Task:
Copy the entries below exactly. Images do not belong in the copy.

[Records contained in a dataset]
● ● ● ●

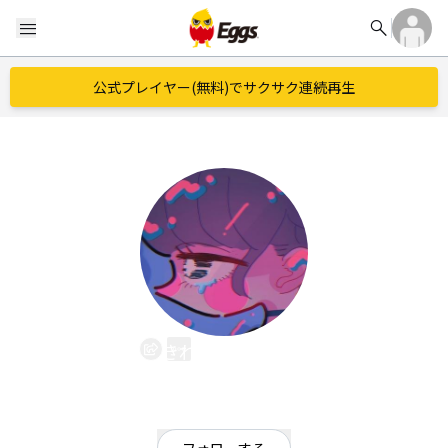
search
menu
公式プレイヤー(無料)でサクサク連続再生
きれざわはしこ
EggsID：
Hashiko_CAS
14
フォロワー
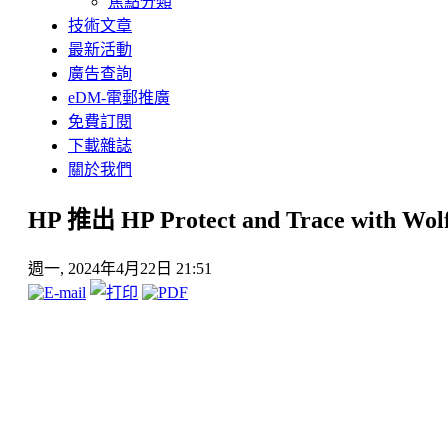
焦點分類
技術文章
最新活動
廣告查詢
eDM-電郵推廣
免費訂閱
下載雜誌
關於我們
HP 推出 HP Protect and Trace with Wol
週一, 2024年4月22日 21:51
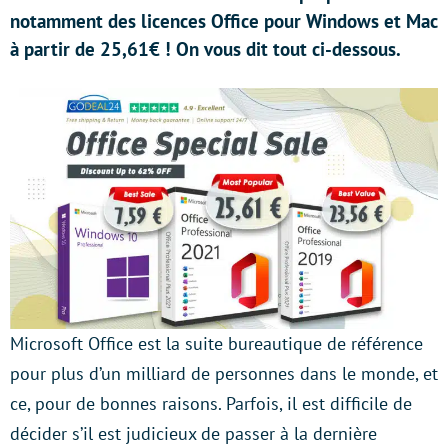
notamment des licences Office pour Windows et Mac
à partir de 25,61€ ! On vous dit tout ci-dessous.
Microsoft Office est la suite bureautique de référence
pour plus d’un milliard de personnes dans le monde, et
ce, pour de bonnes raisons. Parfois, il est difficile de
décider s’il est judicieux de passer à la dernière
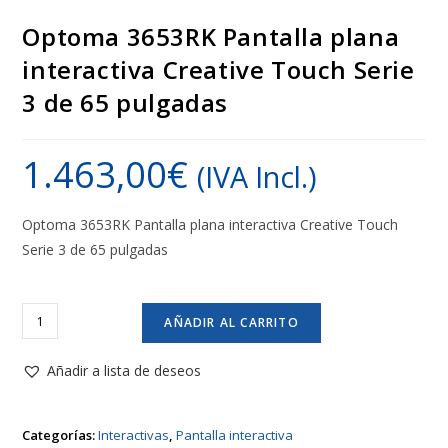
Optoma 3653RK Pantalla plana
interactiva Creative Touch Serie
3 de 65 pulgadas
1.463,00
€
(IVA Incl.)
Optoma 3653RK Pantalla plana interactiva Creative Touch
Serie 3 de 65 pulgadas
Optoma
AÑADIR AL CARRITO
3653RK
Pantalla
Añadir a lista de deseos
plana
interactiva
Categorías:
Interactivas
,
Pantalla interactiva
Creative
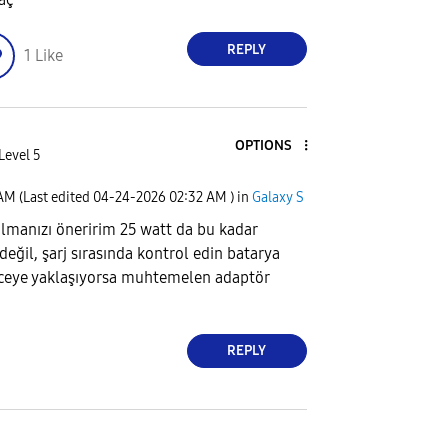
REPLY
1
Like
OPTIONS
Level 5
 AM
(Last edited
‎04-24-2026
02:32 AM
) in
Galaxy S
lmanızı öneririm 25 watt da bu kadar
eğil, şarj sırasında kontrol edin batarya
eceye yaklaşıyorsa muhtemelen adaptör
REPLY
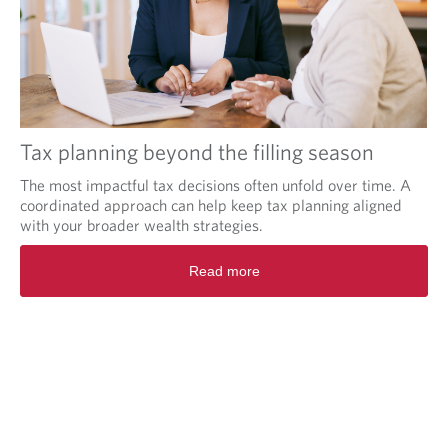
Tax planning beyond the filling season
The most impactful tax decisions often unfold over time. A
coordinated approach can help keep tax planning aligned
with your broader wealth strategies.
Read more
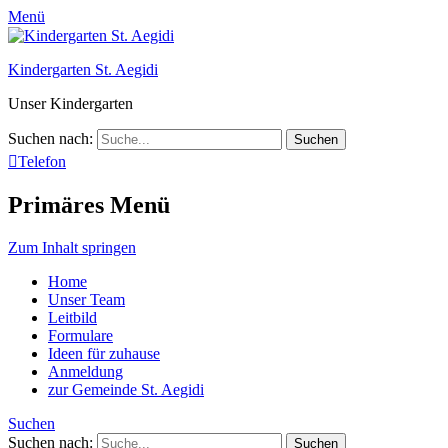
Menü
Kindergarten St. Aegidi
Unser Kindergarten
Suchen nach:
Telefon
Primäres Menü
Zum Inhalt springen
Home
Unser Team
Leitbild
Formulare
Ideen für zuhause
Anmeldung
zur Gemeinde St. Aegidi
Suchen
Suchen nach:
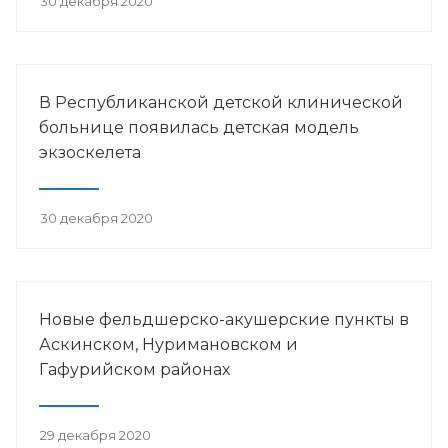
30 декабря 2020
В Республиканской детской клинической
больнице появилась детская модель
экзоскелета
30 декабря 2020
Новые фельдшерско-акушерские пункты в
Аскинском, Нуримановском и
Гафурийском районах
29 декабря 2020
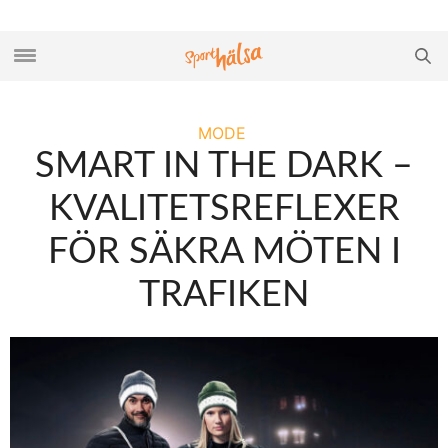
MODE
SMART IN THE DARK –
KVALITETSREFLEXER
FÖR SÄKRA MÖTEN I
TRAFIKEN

● ● ● ●

Problem solution:
search
menu
公式プレイヤー(無料)でサクサク連続再生
きれざわはしこ
EggsID：
Hashiko_CAS
14
フォロワー
焦點分類
技術文章
最新活動
廣告查詢
eDM-電郵推廣
免費訂閱
下載雜誌
關於我們
HP 推出 HP Protect and Trace with Wol
週一, 2024年4月22日 21:51
notamment des licences Office pour Windows et Mac
à partir de 25,61€ ! On vous dit tout ci-dessous.
Microsoft Office est la suite bureautique de référence
pour plus d’un milliard de personnes dans le monde, et
ce, pour de bonnes raisons. Parfois, il est difficile de
décider s’il est judicieux de passer à la dernière
Optoma 3653RK Pantalla plana
interactiva Creative Touch Serie
3 de 65 pulgadas
1.463,00
€
(IVA Incl.)
Optoma 3653RK Pantalla plana interactiva Creative Touch
Serie 3 de 65 pulgadas
Optoma
AÑADIR AL CARRITO
3653RK
Pantalla
Añadir a lista de deseos
plana
interactiva
Categorías:
Interactivas
,
Pantalla interactiva
Creative
REPLY
1
Like
OPTIONS
Level 5
 AM
(Last edited
‎04-24-2026
02:32 AM
) in
Galaxy S
lmanızı öneririm 25 watt da bu kadar
eğil, şarj sırasında kontrol edin batarya
eceye yaklaşıyorsa muhtemelen adaptör
REPLY
Tax planning beyond the filling season
The most impactful tax decisions often unfold over time. A
coordinated approach can help keep tax planning aligned
with your broader wealth strategies.
Read more
Menü
Kindergarten St. Aegidi
Unser Kindergarten
Suchen nach:
Telefon
Primäres Menü
Zum Inhalt springen
Home
Unser Team
Leitbild
Formulare
Ideen für zuhause
Anmeldung
zur Gemeinde St. Aegidi
Suchen
Suchen nach:
30 декабря 2020
В Республиканской детской клинической
больнице появилась детская модель
экзоскелета
30 декабря 2020
Новые фельдшерско-акушерские пункты в
Аскинском, Нуримановском и
Гафурийском районах
29 декабря 2020
MODE
SMART IN THE DARK –
KVALITETSREFLEXER
FÖR SÄKRA MÖTEN I
TRAFIKEN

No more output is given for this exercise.